- Data for this task -

----

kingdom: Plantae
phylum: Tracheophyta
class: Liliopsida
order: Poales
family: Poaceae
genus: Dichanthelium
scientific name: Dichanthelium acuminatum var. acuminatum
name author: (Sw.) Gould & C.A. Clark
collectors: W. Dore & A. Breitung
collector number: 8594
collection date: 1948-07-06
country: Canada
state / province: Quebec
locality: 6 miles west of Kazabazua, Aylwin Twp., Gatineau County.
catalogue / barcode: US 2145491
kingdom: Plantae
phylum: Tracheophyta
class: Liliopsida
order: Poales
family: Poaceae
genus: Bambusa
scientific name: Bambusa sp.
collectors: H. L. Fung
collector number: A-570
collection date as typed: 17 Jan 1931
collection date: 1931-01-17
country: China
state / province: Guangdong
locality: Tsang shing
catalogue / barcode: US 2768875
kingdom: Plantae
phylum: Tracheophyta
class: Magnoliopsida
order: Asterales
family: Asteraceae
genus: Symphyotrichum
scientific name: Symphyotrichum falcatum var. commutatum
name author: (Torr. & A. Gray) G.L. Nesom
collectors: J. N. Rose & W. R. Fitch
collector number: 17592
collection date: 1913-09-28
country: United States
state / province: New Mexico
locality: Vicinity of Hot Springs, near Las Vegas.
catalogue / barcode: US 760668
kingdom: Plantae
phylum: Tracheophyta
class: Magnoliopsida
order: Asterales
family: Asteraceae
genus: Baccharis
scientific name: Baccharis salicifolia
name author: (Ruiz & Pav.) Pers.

----

- Directions -
Reproduce all of the rows above verbatim, with no alterations.

- Answer to this problem -
kingdom: Plantae
phylum: Tracheophyta
class: Liliopsida
order: Poales
family: Poaceae
genus: Dichanthelium
scientific name: Dichanthelium acuminatum var. acuminatum
name author: (Sw.) Gould & C.A. Clark
collectors: W. Dore & A. Breitung
collector number: 8594
collection date: 1948-07-06
country: Canada
state / province: Quebec
locality: 6 miles west of Kazabazua, Aylwin Twp., Gatineau County.
catalogue / barcode: US 2145491
kingdom: Plantae
phylum: Tracheophyta
class: Liliopsida
order: Poales
family: Poaceae
genus: Bambusa
scientific name: Bambusa sp.
collectors: H. L. Fung
collector number: A-570
collection date as typed: 17 Jan 1931
collection date: 1931-01-17
country: China
state / province: Guangdong
locality: Tsang shing
catalogue / barcode: US 2768875
kingdom: Plantae
phylum: Tracheophyta
class: Magnoliopsida
order: Asterales
family: Asteraceae
genus: Symphyotrichum
scientific name: Symphyotrichum falcatum var. commutatum
name author: (Torr. & A. Gray) G.L. Nesom
collectors: J. N. Rose & W. R. Fitch
collector number: 17592
collection date: 1913-09-28
country: United States
state / province: New Mexico
locality: Vicinity of Hot Springs, near Las Vegas.
catalogue / barcode: US 760668
kingdom: Plantae
phylum: Tracheophyta
class: Magnoliopsida
order: Asterales
family: Asteraceae
genus: Baccharis
scientific name: Baccharis salicifolia
name author: (Ruiz & Pav.) Pers.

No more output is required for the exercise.